[SOURCE DATA Boundary: Start]
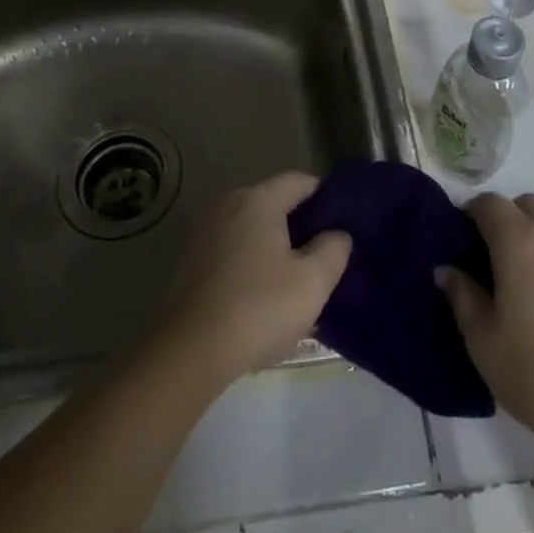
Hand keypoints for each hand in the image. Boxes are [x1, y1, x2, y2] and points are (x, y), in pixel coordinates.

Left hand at [156, 172, 351, 386]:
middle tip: (324, 255)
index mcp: (259, 200)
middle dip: (301, 224)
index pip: (300, 181)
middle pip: (275, 202)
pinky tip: (262, 293)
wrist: (190, 351)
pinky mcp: (192, 259)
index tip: (343, 224)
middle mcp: (230, 203)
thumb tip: (338, 234)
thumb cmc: (258, 308)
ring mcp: (206, 230)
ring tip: (296, 277)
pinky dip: (251, 260)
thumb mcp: (312, 282)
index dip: (326, 198)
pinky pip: (233, 247)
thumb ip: (333, 249)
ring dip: (275, 245)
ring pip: (253, 227)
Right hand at [436, 193, 533, 457]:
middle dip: (507, 218)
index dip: (471, 214)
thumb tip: (446, 269)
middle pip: (526, 204)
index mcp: (519, 242)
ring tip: (532, 267)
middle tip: (495, 257)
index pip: (489, 204)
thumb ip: (462, 297)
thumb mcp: (484, 342)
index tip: (462, 240)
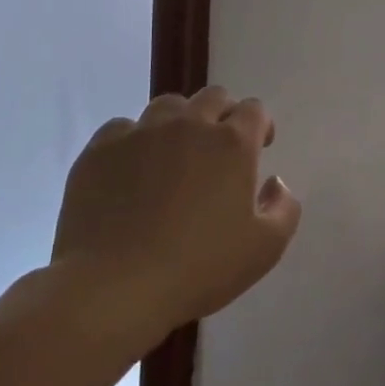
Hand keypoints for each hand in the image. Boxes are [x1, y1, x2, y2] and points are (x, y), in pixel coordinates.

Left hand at [50, 88, 302, 346]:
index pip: (254, 109)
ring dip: (180, 121)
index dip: (260, 125)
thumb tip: (275, 183)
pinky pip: (123, 128)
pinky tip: (132, 168)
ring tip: (175, 153)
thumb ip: (284, 208)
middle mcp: (189, 125)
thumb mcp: (265, 249)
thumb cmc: (198, 269)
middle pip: (213, 97)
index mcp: (232, 143)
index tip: (259, 148)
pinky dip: (135, 140)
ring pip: (168, 106)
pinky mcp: (100, 150)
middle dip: (224, 114)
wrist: (113, 289)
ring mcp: (141, 133)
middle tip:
[SOURCE DATA Boundary: End]
> [WORK INSTRUCTION]: What is needed is the listing above, repeated verbatim, without its images.

> [RESULT OF THE TASK]:
Hand keypoints for each hand in the image. Boxes are [x1, y1, x2, y2] and points are (x, y), in pixel coordinates.

Left hand at [156, 172, 351, 386]:
middle tip: (324, 255)
index mcp: (259, 200)
middle dip: (301, 224)
index pip: (300, 181)
middle pip: (275, 202)
pinky tip: (262, 293)
wrist: (190, 351)
pinky mcp: (192, 259)
index tip: (343, 224)
middle mcp: (230, 203)
thumb tip: (338, 234)
thumb cmc: (258, 308)
ring mcp: (206, 230)
ring tip: (296, 277)
pinky dip: (251, 260)
thumb mcp: (312, 282)
index dip: (326, 198)
pinky pip: (233, 247)
thumb ip: (333, 249)
ring dip: (275, 245)
ring pip: (253, 227)
Right hand at [436, 193, 533, 457]:
middle dip: (507, 218)
index dip: (471, 214)
thumb tip: (446, 269)
middle pip: (526, 204)
index mcp: (519, 242)
ring tip: (532, 267)
middle tip: (495, 257)
index pip: (489, 204)
thumb ip: (462, 297)
thumb mcp: (484, 342)
index tip: (462, 240)
Hand keypoints for each hand in the image. Boxes are [x1, y1, x2, y2] and points are (x, y), in pixel coordinates.

Left hand at [50, 88, 302, 346]:
index pip: (254, 109)
ring dip: (180, 121)
index dip: (260, 125)
thumb tip: (275, 183)
pinky pip: (123, 128)
pinky tip: (132, 168)
ring tip: (175, 153)
thumb ip: (284, 208)
middle mcp: (189, 125)
thumb mcp: (265, 249)
thumb cmc: (198, 269)
middle pip: (213, 97)
index mcp: (232, 143)
index tip: (259, 148)
pinky dip: (135, 140)
ring pip: (168, 106)
pinky mcp: (100, 150)
middle dip: (224, 114)
wrist: (113, 289)
ring mcp: (141, 133)
middle tip:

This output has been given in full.